- Opis zadania
Przepisz bez żadnych zmian wiersze z rekordów poniżej. Zacznij od wiersza zawierającego "The answer is" i zakończ na wierszu zawierającym "Answer: approximately 45° to its right", przepisując oba te wiersze.

- Rekordy danych
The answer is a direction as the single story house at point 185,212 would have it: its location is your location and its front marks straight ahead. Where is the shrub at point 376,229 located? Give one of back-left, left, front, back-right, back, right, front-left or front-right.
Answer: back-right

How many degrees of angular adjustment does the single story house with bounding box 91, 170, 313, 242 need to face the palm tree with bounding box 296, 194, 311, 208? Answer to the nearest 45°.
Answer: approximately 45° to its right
==
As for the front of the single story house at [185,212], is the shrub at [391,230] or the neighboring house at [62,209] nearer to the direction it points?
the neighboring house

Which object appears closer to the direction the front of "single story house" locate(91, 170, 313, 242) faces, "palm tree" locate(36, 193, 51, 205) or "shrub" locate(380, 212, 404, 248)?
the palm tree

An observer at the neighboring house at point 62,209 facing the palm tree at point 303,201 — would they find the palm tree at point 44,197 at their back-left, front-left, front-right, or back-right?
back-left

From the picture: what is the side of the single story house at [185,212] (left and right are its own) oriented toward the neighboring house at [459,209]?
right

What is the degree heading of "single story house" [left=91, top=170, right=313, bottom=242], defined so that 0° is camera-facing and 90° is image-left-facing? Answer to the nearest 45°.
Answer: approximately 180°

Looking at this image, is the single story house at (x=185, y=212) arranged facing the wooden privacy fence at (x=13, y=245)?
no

- Wykonane zadanie
The answer is a direction as the single story house at point 185,212 would have it: its location is your location and its front marks straight ahead. Where is the shrub at point 376,229 located? Give one of back-left, left, front, back-right, back, right, front-left or front-right.
Answer: back-right

How many degrees of angular adjustment does the single story house with bounding box 91, 170, 313, 242 need to face the palm tree with bounding box 296, 194, 311, 208? Answer to the nearest 45°.
Answer: approximately 45° to its right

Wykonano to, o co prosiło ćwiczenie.